Wednesday, September 29, 2010

Multi-cultural living or the inevitability of being an a**hole.

Yesterday I was playing volleyball, like I do most Wednesdays. I am the youngest on my team and am also the best player and the only white guy. Since all the other players are forty or fifty years old this is nothing to toot my own horn over. My team wins 80% of the time. But my teammates incessantly provide me with "advice," and it is always the same advice. Without exaggeration, I am told how to hit the volleyball or where to stand on the court at least 20 times per game.

This annoys me.

I will be leaving my island this weekend, like I do just about every weekend, while most of my colleagues will not be because they have to work on Saturdays and I do not. This weekend it is likely that a storm will be coming and I may not be able to return on Sunday as I usually do. If I were Korean it is unlikely that I would be "allowed" to leave. But I am not, and so I will go.

But this annoys my colleagues.

If I were to tell my teammates to stop giving me "advice" they would be angry. Here one does not refuse the words of one's elders.

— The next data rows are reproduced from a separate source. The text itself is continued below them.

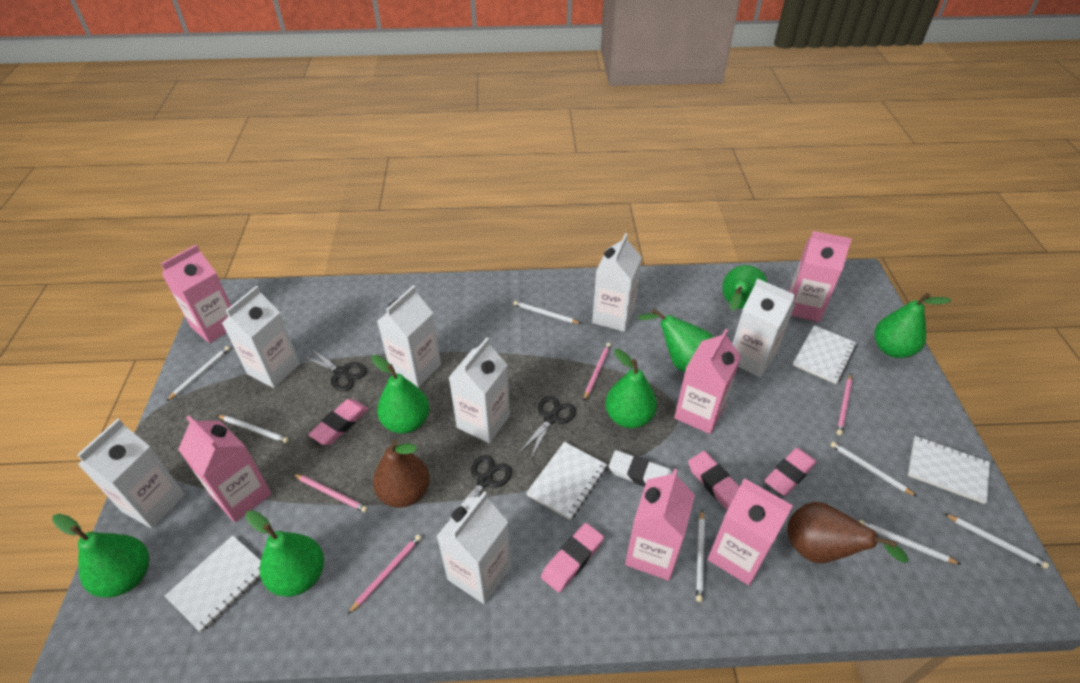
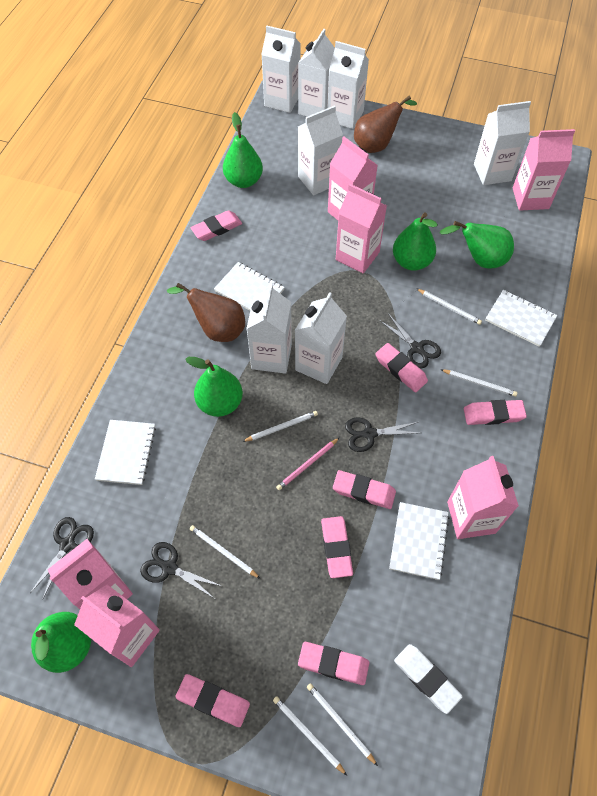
black scissors: 3 -> 4
green pear: 7 -> 5
pink eraser: 4 -> 7
pink pencil: 4 -> 1
white pencil: 7 -> 6

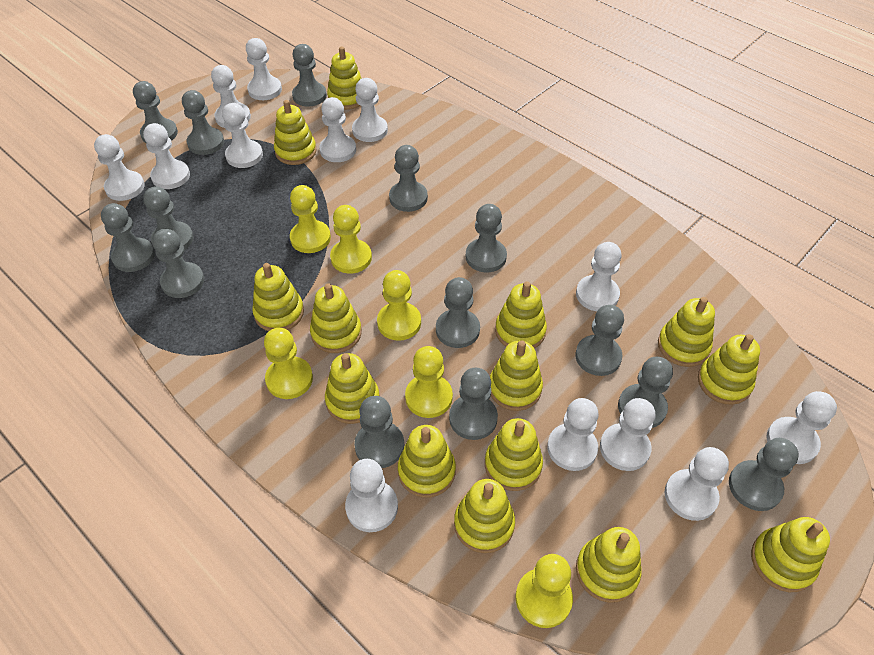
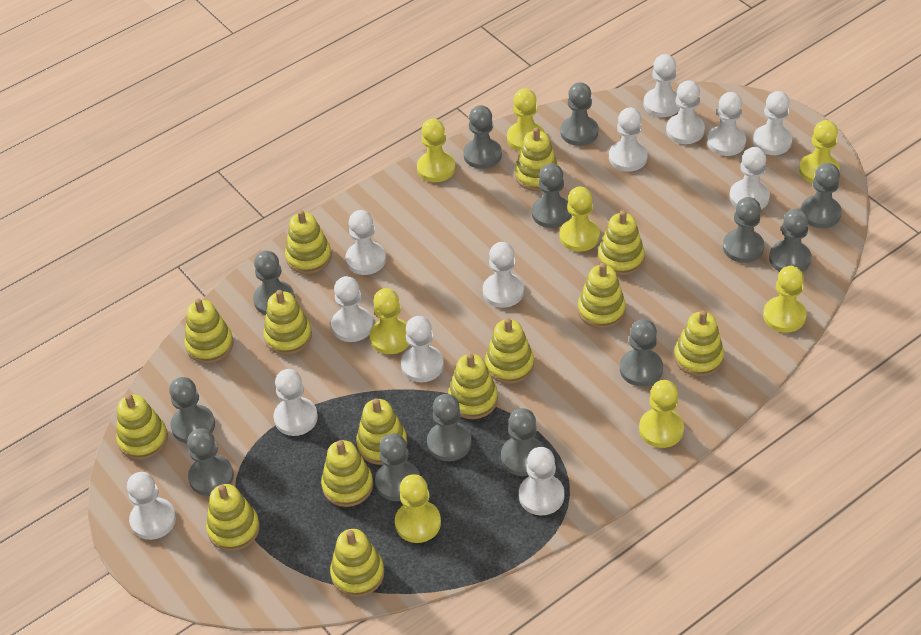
grey pawn: 14 -> 13
yellow pawn: 6 -> 8

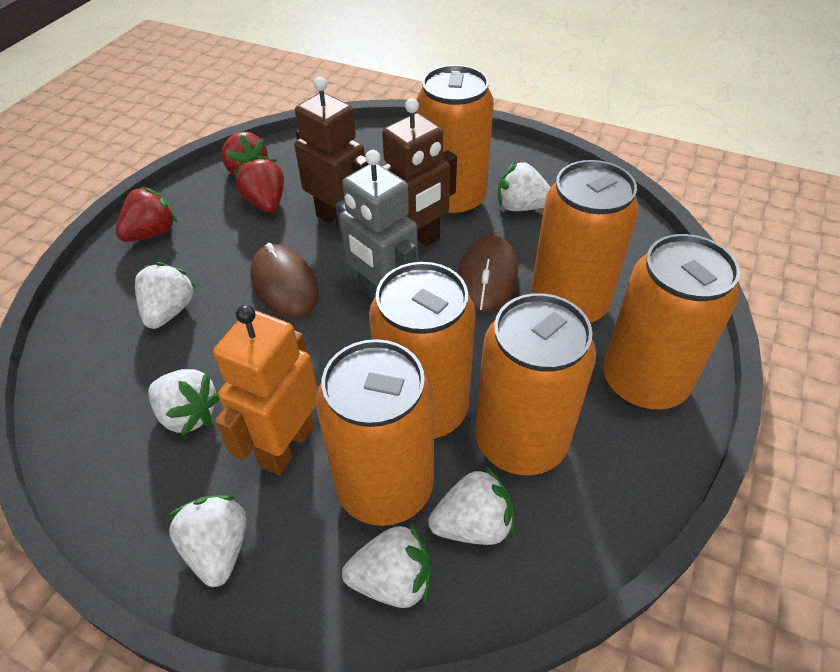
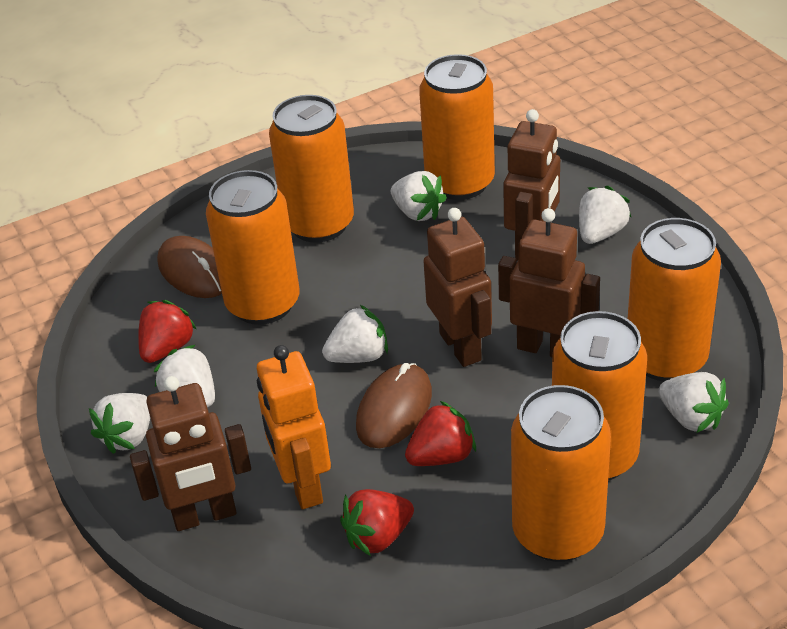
brown robot: 2 -> 4
grey robot: 1 -> 0

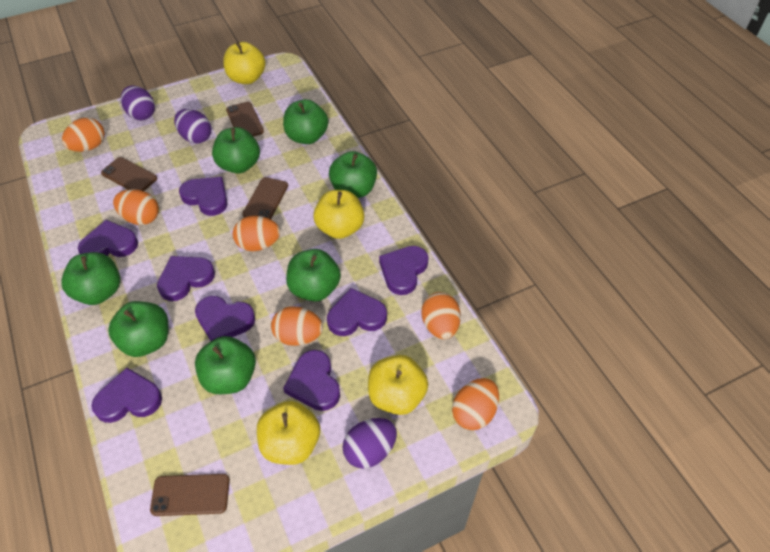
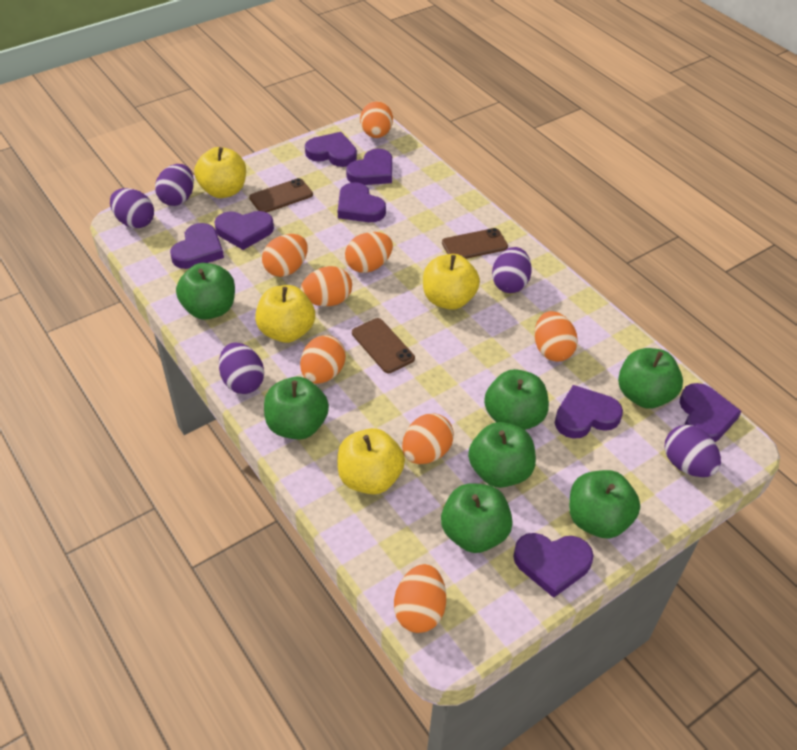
brown phone: 4 -> 3
orange egg: 6 -> 8
purple egg: 3 -> 5

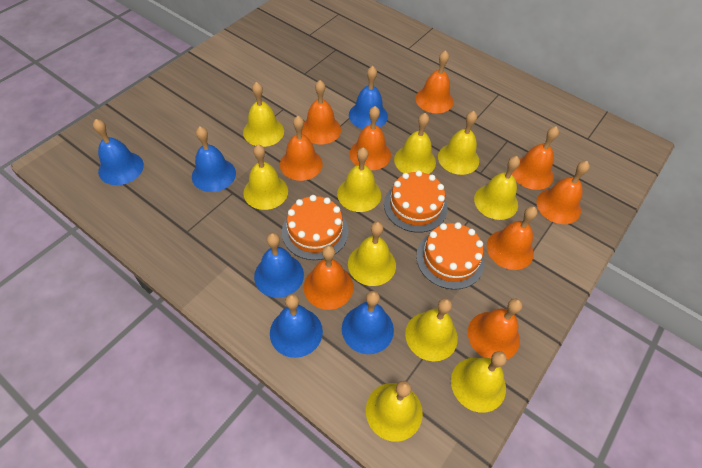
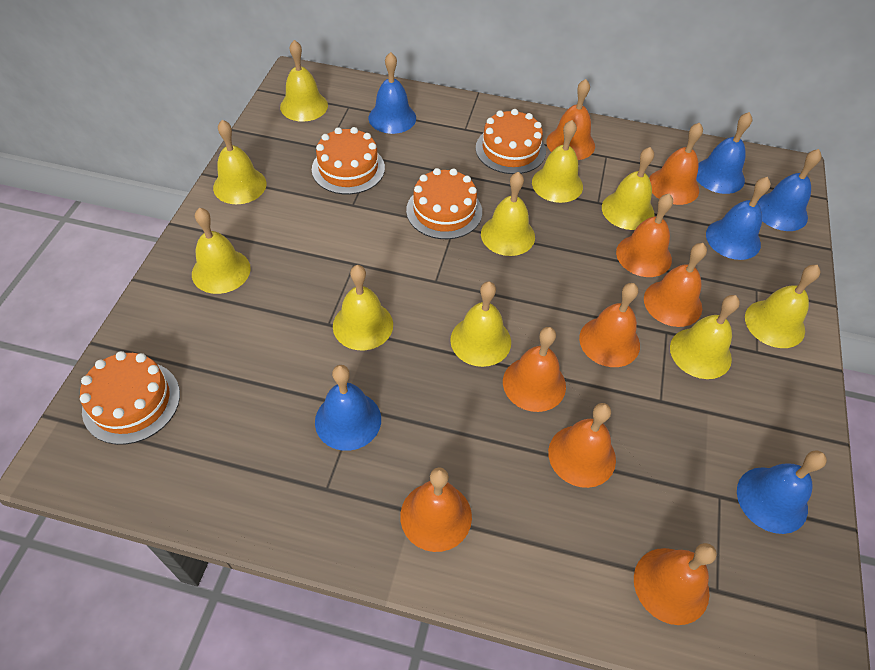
orange cake: 3 -> 4

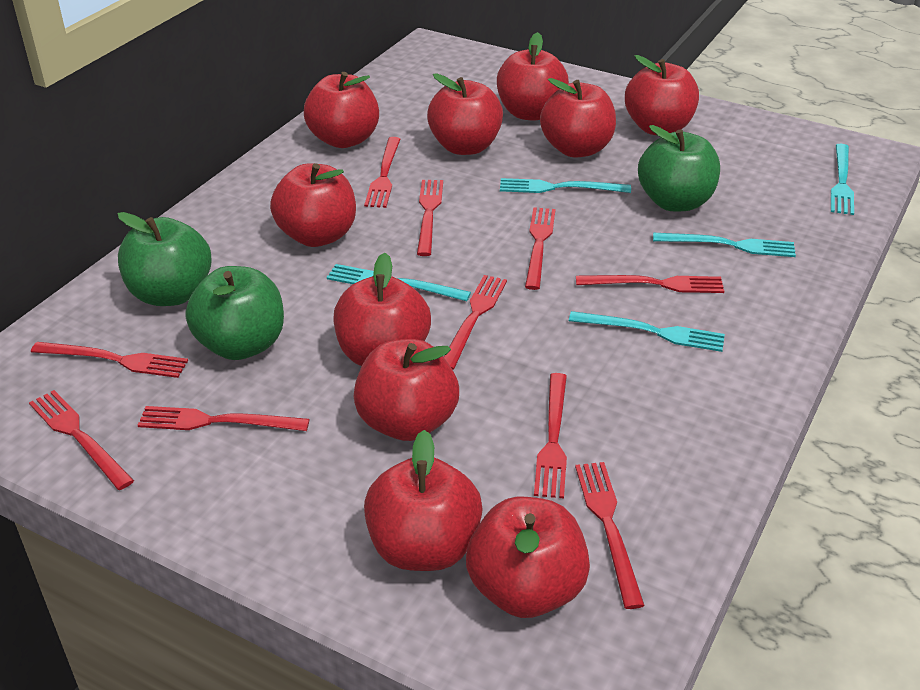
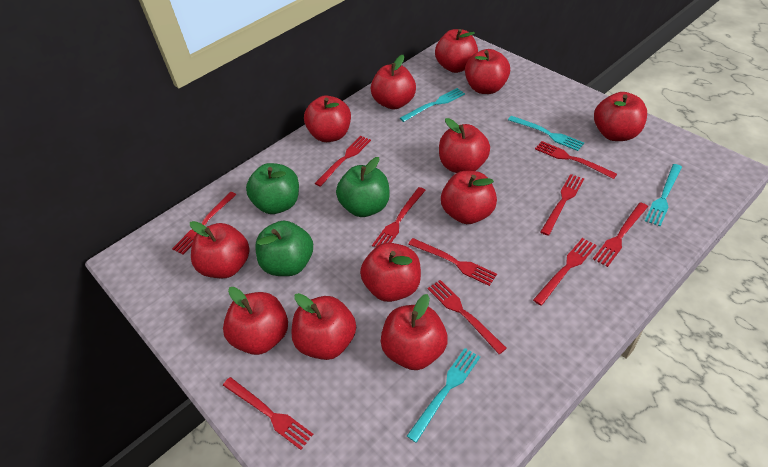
red apple: 10 -> 12
turquoise fork: 5 -> 4

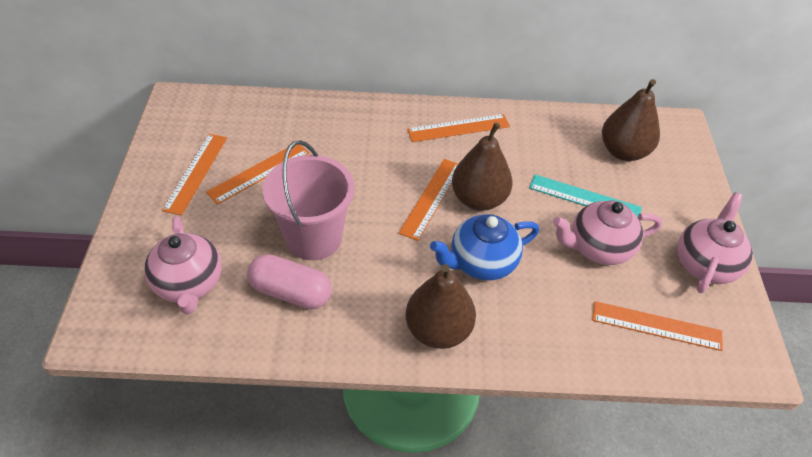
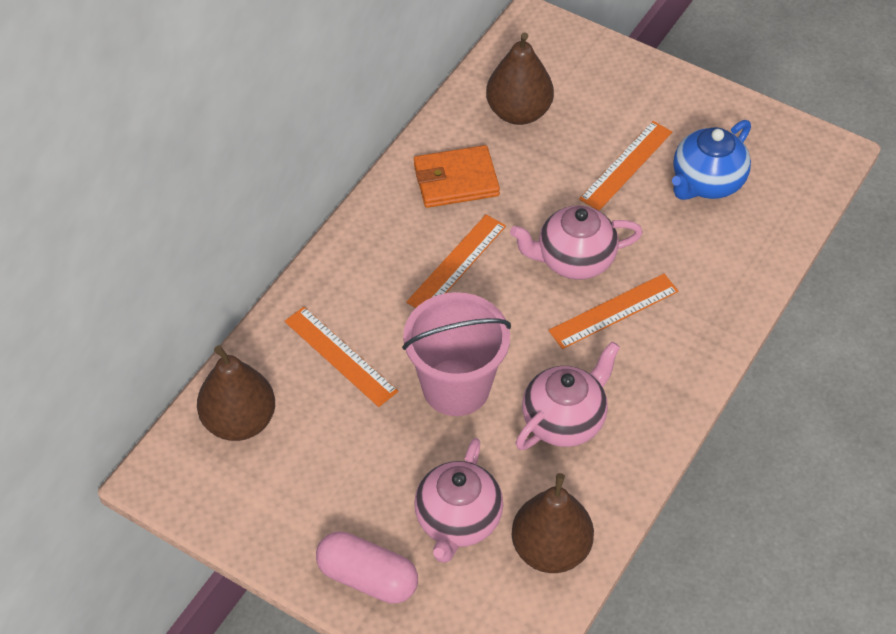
orange ruler: 5 -> 4
orange wallet: 0 -> 1
turquoise ruler: 1 -> 0

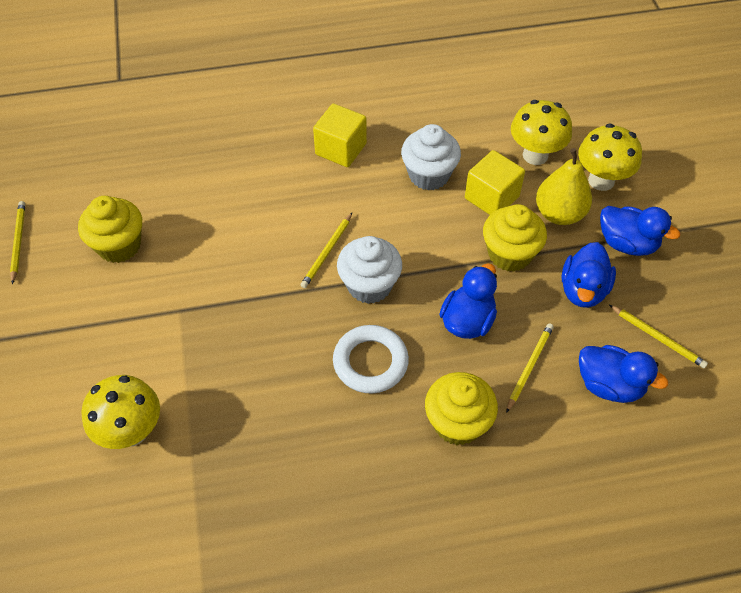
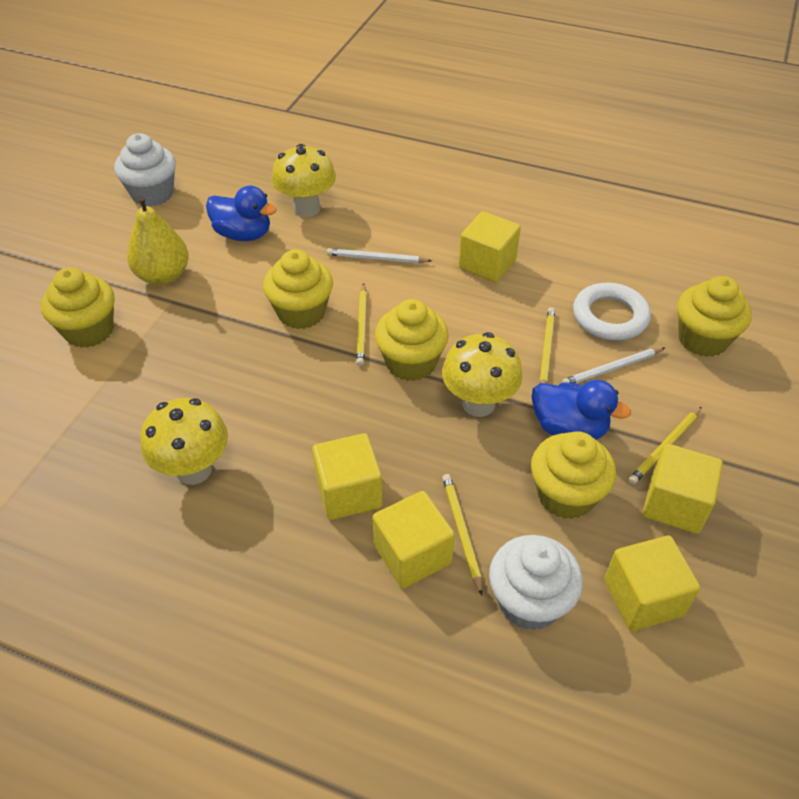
blue duck: 4 -> 2
white pencil: 0 -> 2
yellow cube: 2 -> 5
yellow cupcake: 3 -> 5

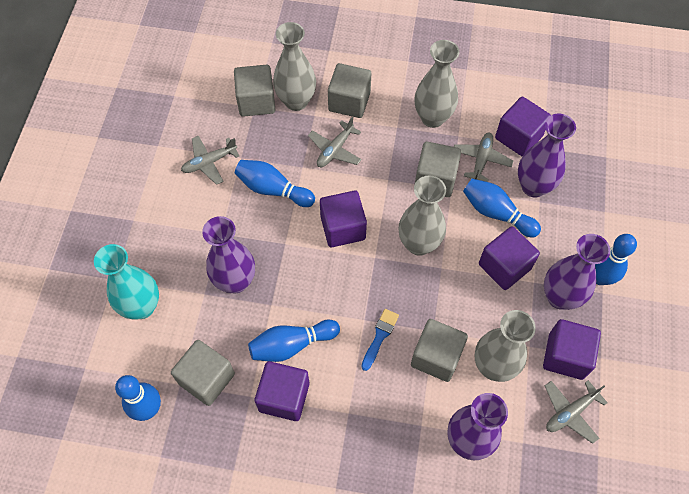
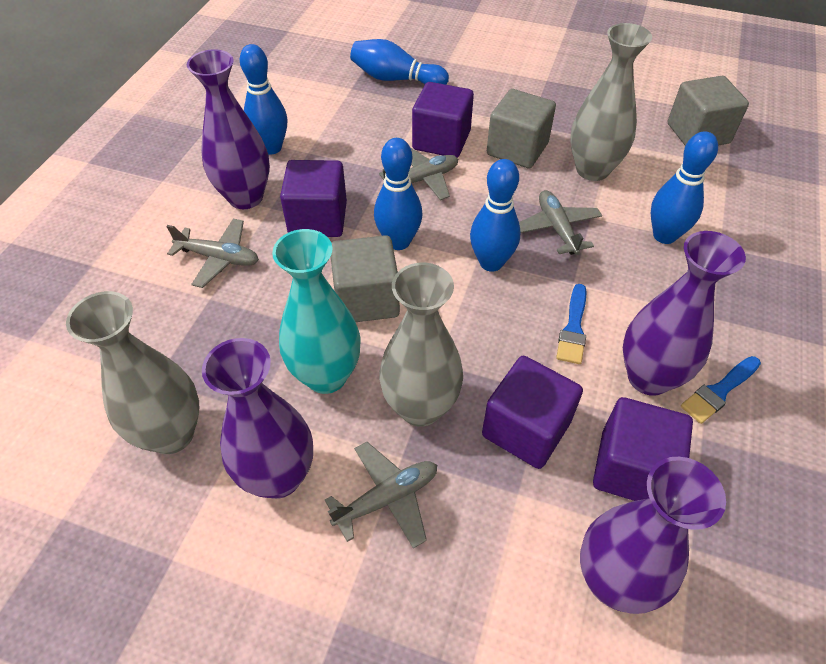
blue brush: 1 -> 2
grey cube: 5 -> 3
grey vase: 4 -> 3
purple cube: 5 -> 4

If they were to tell me that I could not leave, I would be angry. I believe an employer has no right to tell me what I can or cannot do on my days off, and am I not responsible for possible weather events.

And so on some level, and realistically, most levels, we view eachother negatively. Though we both understand cultural differences and make allowances neither one of us is willing to live by the other group's standards. In fact I have learned that becoming too close to my colleagues is a bad idea to the extent that the closer I get, the more they treat me like one of their own, which means expecting me to act as if I were a member of the Korean social hierarchy. This wouldn't be a problem except that being relatively young I am at the bottom of that hierarchy and being myself I am unwilling to subject those "below me" to what I consider ill-treatment.
And so I consciously stand apart.

Which also annoys my colleagues.

The end result is that we both on some level believe eachother to be a-holes. Because we are mature adults we manage to get along most of the time , excusing each other's behaviour rationally, or venting behind eachother's backs. But still that raw feeling that the other person is an a-hole is always lingering just beneath the surface. And because we live next to eachother it always will, unless one of us changes our minds or moves.

But then why should either of us change our minds? We live in different moral universes, both coherent, and yet opposing. Should I accept, indeed embrace, the idea that society should hierarchally arranged? Or contrary-wise is it reasonable or realistic for me to expect my 40 year old colleagues to act towards me as if I were their equal? I don't think so.

This is one of the less comfortable facts of living a multicultural life. You are inevitably an a-hole.